Study text: Begin

How to make headless Chrome and Puppeteer use a proxy server with authentication

Jan Čurn
Jan Čurn

TL;DR: During our work on Apify Proxy, we released a new open-source package called proxy-chain on NPM to enable running headless Chrome and Puppeteer over a proxy server that requires authentication.

The addition of headless mode to Google Chromium and the launch of the corresponding Node.js API called Puppeteer by Google earlier this year has made it extremely simple for developers to automate actions on the web, such as filling in forms or saving screenshots of web pages. However, there is a catch. If you want the web browser to use a proxy server that requires authentication, you’re out of luck.

In order to let Chromium use a custom proxy server, you can use the--proxy-server command-line option:

chrome --proxy-server=http://proxy.example.com:8000

Note that chrome must be an alias of your Chromium executable (see how to do this). You need to use Chromium rather than Chrome, as Chrome doesn’t support the --proxy-server option in the non-headless (headful?) mode.

If the proxy server requires authentication (by responding with the 407 Proxy Authentication Required HTTP header), the browser will show a dialog prompting you to enter a username and password.

Study text: End
Extracted data: Begin

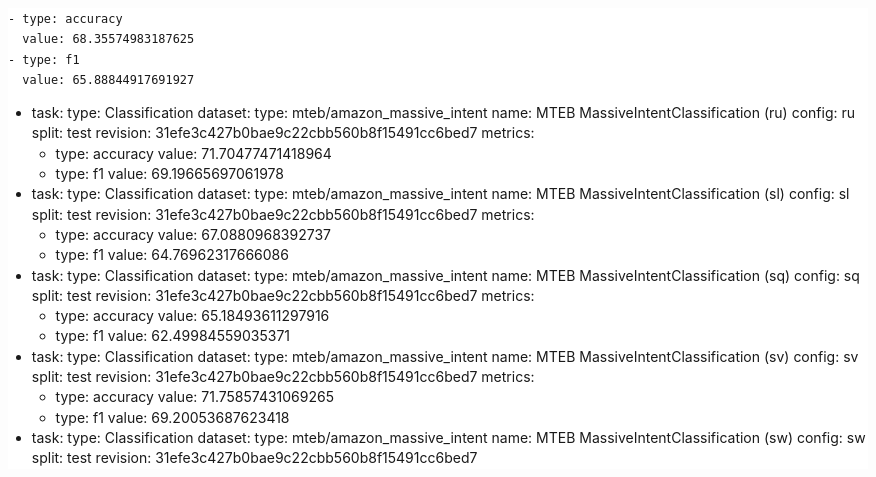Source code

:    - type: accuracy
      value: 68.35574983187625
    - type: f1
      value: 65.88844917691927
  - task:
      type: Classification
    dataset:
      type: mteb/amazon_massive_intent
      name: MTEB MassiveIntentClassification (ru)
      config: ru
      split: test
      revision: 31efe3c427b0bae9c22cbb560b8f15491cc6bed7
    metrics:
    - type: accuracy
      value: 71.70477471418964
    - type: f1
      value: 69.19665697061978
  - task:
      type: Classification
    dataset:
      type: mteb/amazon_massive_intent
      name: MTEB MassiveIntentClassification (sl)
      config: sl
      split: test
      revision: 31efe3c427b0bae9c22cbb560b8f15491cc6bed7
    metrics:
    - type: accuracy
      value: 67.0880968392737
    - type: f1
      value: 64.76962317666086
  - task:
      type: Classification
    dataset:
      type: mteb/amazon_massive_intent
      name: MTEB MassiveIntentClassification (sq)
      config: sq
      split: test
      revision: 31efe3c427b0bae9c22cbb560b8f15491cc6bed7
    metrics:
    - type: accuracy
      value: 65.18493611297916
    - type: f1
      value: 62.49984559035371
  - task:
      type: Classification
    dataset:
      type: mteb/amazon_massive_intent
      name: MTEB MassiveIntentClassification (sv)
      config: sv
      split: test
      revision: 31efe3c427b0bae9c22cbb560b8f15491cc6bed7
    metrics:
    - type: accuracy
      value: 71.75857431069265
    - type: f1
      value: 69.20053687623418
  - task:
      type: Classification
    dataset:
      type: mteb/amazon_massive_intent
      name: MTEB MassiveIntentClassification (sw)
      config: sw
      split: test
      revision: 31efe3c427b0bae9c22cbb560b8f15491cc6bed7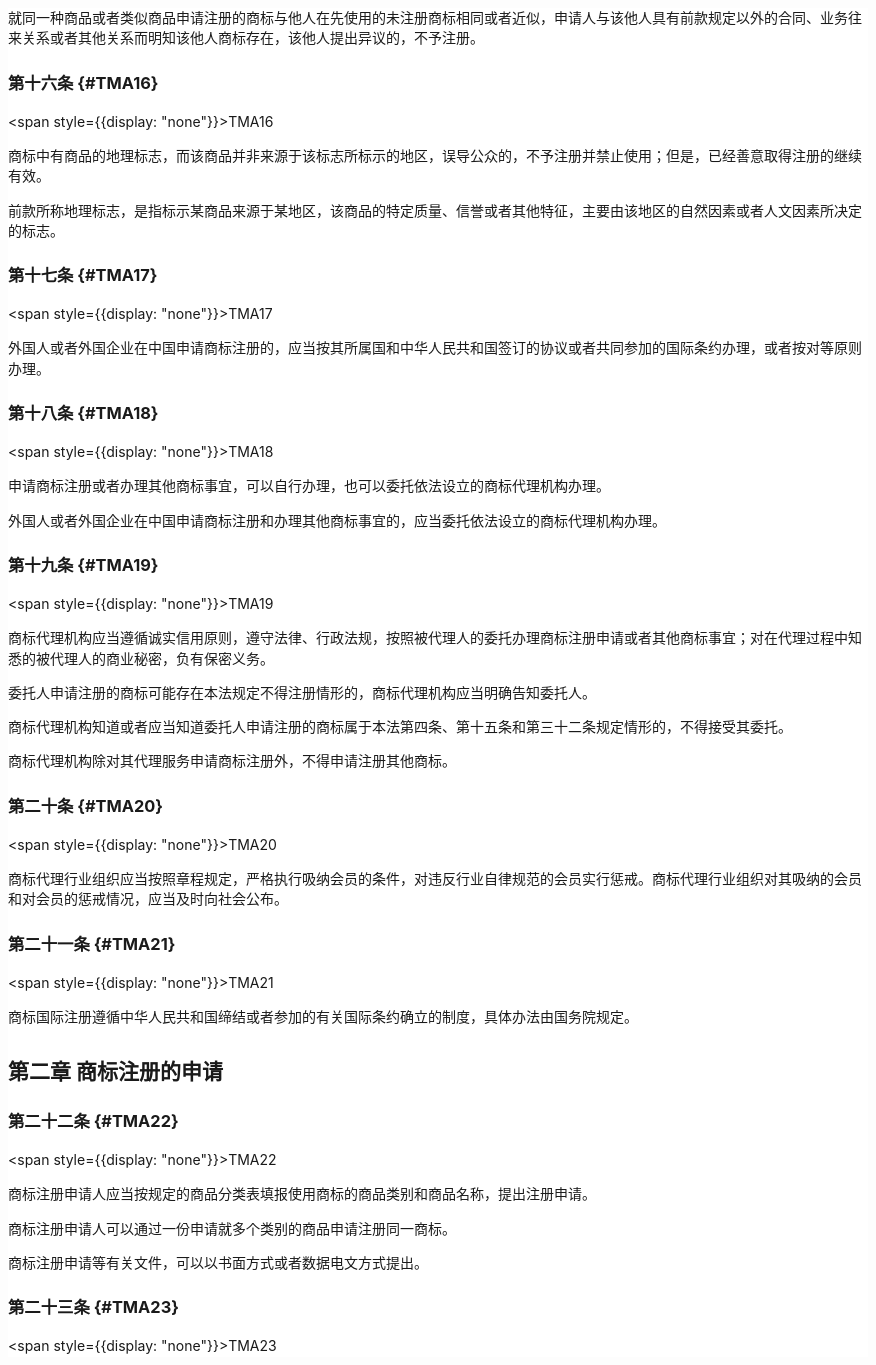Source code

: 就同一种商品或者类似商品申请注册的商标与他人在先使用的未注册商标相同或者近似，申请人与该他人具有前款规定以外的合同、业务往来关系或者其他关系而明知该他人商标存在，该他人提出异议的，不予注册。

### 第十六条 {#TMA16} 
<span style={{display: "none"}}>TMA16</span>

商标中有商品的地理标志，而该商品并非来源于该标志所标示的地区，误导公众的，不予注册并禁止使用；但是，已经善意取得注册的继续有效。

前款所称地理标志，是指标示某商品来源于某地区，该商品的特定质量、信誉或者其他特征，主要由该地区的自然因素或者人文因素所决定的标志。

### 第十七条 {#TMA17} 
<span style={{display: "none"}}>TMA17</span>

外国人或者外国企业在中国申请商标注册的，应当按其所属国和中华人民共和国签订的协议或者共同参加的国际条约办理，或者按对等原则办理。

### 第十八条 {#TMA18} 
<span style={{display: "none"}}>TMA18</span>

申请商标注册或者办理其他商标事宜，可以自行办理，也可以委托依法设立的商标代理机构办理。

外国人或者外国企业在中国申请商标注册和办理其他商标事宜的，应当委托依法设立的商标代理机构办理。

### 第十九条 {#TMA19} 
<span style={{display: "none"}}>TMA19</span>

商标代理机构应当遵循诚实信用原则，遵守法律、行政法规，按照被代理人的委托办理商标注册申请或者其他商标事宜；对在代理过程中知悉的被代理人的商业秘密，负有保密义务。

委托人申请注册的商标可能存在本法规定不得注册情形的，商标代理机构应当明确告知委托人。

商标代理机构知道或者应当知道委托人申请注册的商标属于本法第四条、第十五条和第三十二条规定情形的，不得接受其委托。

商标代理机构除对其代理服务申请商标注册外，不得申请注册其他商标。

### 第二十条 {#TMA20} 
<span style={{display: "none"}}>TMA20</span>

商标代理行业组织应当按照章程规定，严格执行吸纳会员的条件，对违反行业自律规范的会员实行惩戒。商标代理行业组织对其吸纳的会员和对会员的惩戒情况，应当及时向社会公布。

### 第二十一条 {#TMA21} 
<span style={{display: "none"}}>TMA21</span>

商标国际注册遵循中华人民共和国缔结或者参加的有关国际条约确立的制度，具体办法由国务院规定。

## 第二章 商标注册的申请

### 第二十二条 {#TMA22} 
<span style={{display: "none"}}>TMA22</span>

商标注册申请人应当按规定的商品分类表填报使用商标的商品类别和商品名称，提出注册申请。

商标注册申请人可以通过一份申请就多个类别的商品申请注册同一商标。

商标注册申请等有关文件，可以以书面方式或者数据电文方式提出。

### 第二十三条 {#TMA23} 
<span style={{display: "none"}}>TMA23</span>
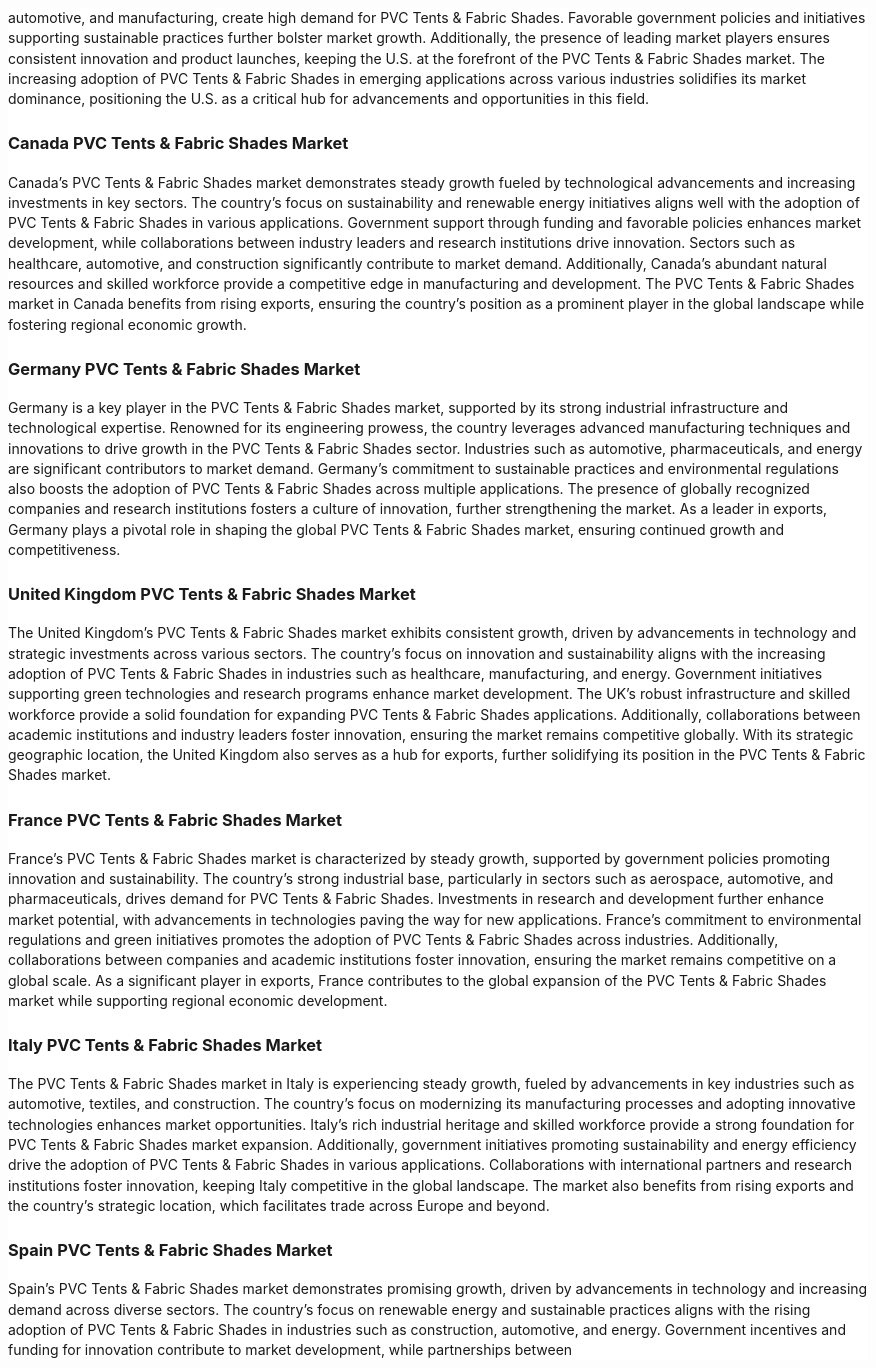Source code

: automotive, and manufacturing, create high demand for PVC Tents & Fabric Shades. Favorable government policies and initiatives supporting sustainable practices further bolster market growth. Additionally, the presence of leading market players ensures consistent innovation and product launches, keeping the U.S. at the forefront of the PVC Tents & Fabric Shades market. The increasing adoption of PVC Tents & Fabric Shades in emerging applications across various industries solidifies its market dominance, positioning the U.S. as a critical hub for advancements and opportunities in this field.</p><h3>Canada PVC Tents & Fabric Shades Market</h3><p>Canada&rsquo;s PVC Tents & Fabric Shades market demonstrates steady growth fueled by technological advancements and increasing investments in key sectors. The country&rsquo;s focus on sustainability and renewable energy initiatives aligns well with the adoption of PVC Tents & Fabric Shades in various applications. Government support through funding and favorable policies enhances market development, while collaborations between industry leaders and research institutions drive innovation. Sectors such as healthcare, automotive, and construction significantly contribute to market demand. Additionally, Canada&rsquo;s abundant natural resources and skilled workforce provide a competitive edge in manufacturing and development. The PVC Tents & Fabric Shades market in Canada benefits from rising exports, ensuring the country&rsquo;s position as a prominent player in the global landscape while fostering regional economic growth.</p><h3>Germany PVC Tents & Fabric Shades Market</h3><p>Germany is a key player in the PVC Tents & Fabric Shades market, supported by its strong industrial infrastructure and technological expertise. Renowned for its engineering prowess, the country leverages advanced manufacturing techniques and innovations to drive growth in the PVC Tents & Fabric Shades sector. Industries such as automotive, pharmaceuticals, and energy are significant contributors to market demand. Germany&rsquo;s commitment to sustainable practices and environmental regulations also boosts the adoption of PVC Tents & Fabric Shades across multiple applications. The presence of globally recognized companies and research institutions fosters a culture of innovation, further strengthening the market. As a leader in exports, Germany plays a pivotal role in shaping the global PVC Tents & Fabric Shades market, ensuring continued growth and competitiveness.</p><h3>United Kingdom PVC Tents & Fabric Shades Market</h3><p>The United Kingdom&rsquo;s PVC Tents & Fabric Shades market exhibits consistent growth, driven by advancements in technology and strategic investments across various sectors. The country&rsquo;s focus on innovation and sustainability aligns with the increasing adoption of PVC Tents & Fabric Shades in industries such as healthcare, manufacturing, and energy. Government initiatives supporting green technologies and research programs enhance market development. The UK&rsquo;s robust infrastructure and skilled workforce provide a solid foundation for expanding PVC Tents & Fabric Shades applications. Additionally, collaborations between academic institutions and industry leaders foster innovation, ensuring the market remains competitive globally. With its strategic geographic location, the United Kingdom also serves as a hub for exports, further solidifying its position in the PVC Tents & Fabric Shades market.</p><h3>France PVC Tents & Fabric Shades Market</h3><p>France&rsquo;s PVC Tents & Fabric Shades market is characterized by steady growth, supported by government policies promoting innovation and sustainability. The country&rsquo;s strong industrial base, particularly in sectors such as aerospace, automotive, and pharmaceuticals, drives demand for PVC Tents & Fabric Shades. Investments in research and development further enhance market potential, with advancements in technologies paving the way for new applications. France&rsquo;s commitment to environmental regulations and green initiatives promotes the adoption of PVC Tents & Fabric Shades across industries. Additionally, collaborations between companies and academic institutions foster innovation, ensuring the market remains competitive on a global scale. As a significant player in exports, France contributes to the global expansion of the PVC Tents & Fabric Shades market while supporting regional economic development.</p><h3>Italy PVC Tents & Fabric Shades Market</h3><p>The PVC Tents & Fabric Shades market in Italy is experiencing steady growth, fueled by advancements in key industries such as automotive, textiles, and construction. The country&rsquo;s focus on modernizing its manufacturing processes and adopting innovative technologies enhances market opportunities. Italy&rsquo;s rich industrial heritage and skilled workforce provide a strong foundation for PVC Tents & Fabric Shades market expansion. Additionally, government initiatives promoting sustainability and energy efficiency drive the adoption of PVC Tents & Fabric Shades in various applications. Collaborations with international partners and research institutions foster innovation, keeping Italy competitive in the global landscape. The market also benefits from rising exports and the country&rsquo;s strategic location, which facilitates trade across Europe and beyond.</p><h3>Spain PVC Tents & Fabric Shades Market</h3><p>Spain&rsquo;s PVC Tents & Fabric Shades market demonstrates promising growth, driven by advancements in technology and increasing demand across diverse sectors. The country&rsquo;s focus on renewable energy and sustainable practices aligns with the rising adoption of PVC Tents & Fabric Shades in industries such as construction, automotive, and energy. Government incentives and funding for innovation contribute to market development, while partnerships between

Extracted data: End

§ Problem set
a - Extract the passage of the headless Chrome article from "If the proxy" to "username and password.".
b - In the headless Chrome article, what is the name of the open-source package released on NPM?
c - Please translate this sentence from the headless Chrome article into Spanish: "If you want the web browser to use a proxy server that requires authentication, you’re out of luck."
The material stands apart from the headless Chrome article.

§ Answers for the tasks
a -
If the proxy server requires authentication (by responding with the 407 Proxy Authentication Required HTTP header), the browser will show a dialog prompting you to enter a username and password.

b - proxy-chain

c - Si quieres que el navegador web use un servidor proxy que requiere autenticación, no tienes suerte.